(Beginning of Information provided)

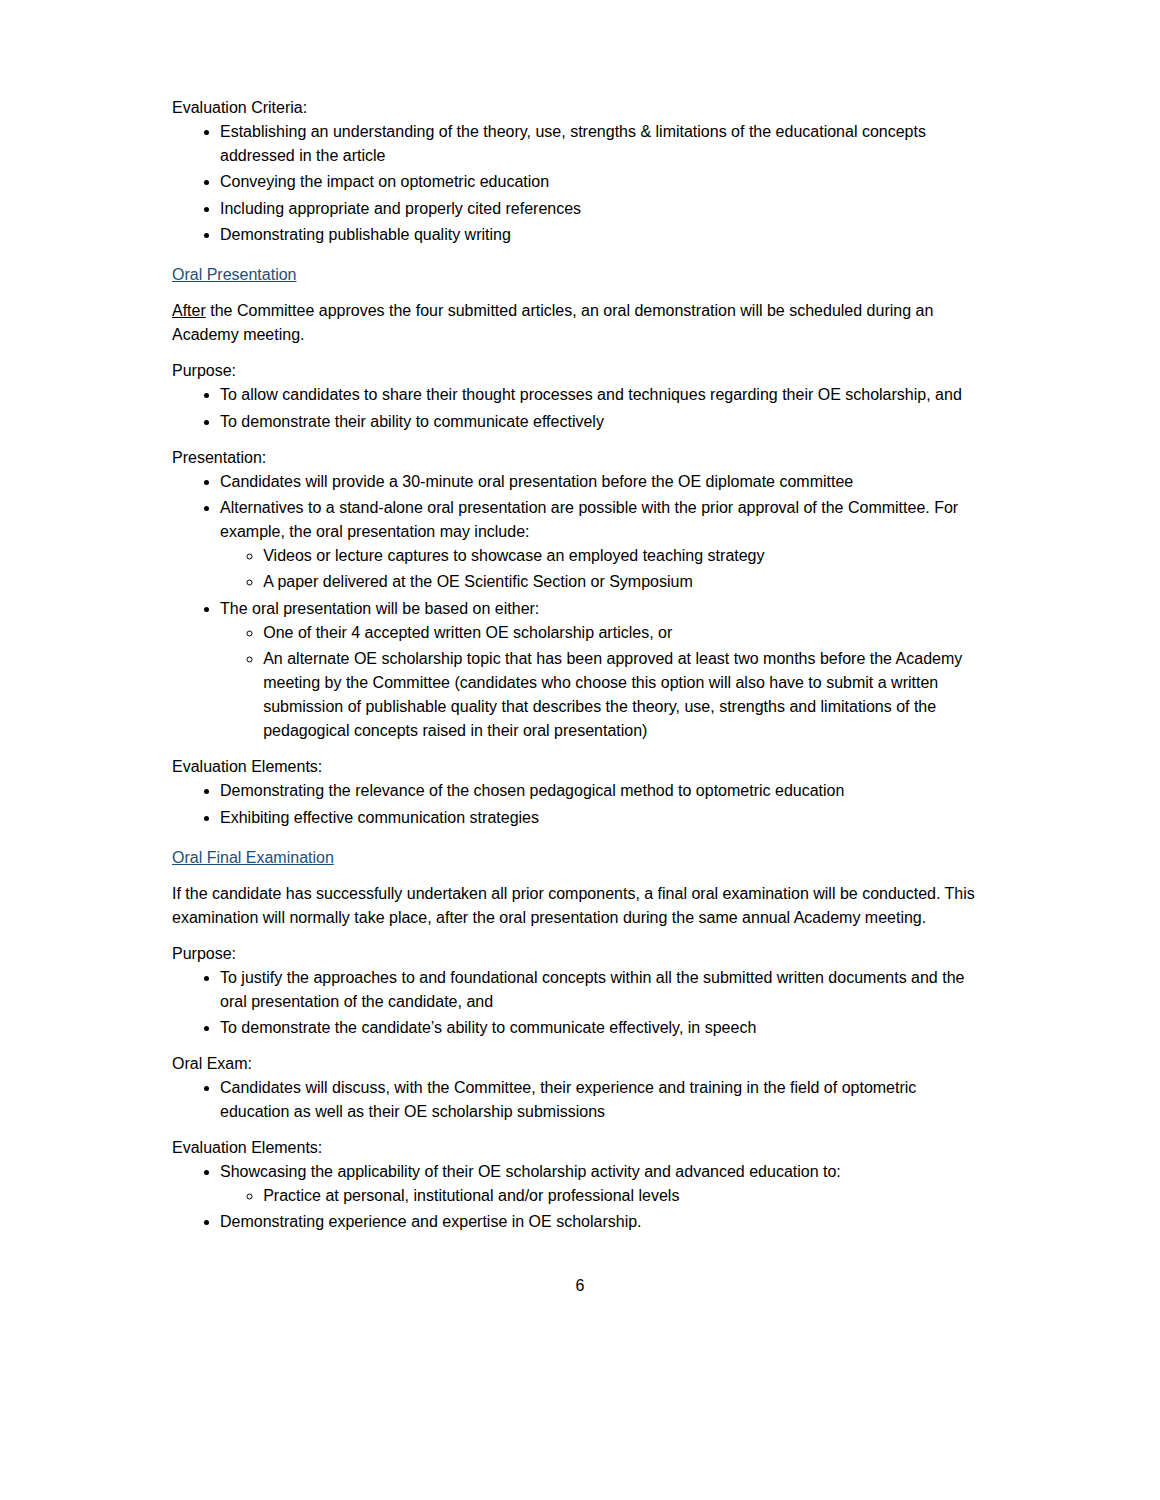Evaluation Criteria:
Establishing an understanding of the theory, use, strengths & limitations of the educational concepts addressed in the article
Conveying the impact on optometric education
Including appropriate and properly cited references
Demonstrating publishable quality writing
Oral Presentation
After the Committee approves the four submitted articles, an oral demonstration will be scheduled during an Academy meeting.
Purpose:
To allow candidates to share their thought processes and techniques regarding their OE scholarship, and
To demonstrate their ability to communicate effectively
Presentation:
Candidates will provide a 30-minute oral presentation before the OE diplomate committee
Alternatives to a stand-alone oral presentation are possible with the prior approval of the Committee. For example, the oral presentation may include:
Videos or lecture captures to showcase an employed teaching strategy
A paper delivered at the OE Scientific Section or Symposium
The oral presentation will be based on either:
One of their 4 accepted written OE scholarship articles, or
An alternate OE scholarship topic that has been approved at least two months before the Academy meeting by the Committee (candidates who choose this option will also have to submit a written submission of publishable quality that describes the theory, use, strengths and limitations of the pedagogical concepts raised in their oral presentation)
Evaluation Elements:
Demonstrating the relevance of the chosen pedagogical method to optometric education
Exhibiting effective communication strategies
Oral Final Examination
If the candidate has successfully undertaken all prior components, a final oral examination will be conducted. This examination will normally take place, after the oral presentation during the same annual Academy meeting.
Purpose:
To justify the approaches to and foundational concepts within all the submitted written documents and the oral presentation of the candidate, and
To demonstrate the candidate’s ability to communicate effectively, in speech
Oral Exam:
Candidates will discuss, with the Committee, their experience and training in the field of optometric education as well as their OE scholarship submissions
Evaluation Elements:
Showcasing the applicability of their OE scholarship activity and advanced education to:
Practice at personal, institutional and/or professional levels
Demonstrating experience and expertise in OE scholarship.
6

(End of Information provided)

Try it: Write out every record exactly. Leave the pictures out.

Task solution:
Evaluation Criteria:
Establishing an understanding of the theory, use, strengths & limitations of the educational concepts addressed in the article
Conveying the impact on optometric education
Including appropriate and properly cited references
Demonstrating publishable quality writing
Oral Presentation
After the Committee approves the four submitted articles, an oral demonstration will be scheduled during an Academy meeting.
Purpose:
To allow candidates to share their thought processes and techniques regarding their OE scholarship, and
To demonstrate their ability to communicate effectively
Presentation:
Candidates will provide a 30-minute oral presentation before the OE diplomate committee
Alternatives to a stand-alone oral presentation are possible with the prior approval of the Committee. For example, the oral presentation may include:
Videos or lecture captures to showcase an employed teaching strategy
A paper delivered at the OE Scientific Section or Symposium
The oral presentation will be based on either:
One of their 4 accepted written OE scholarship articles, or
An alternate OE scholarship topic that has been approved at least two months before the Academy meeting by the Committee (candidates who choose this option will also have to submit a written submission of publishable quality that describes the theory, use, strengths and limitations of the pedagogical concepts raised in their oral presentation)
Evaluation Elements:
Demonstrating the relevance of the chosen pedagogical method to optometric education
Exhibiting effective communication strategies
Oral Final Examination
If the candidate has successfully undertaken all prior components, a final oral examination will be conducted. This examination will normally take place, after the oral presentation during the same annual Academy meeting.
Purpose:
To justify the approaches to and foundational concepts within all the submitted written documents and the oral presentation of the candidate, and
To demonstrate the candidate’s ability to communicate effectively, in speech
Oral Exam:
Candidates will discuss, with the Committee, their experience and training in the field of optometric education as well as their OE scholarship submissions
Evaluation Elements:
Showcasing the applicability of their OE scholarship activity and advanced education to:
Practice at personal, institutional and/or professional levels
Demonstrating experience and expertise in OE scholarship.
6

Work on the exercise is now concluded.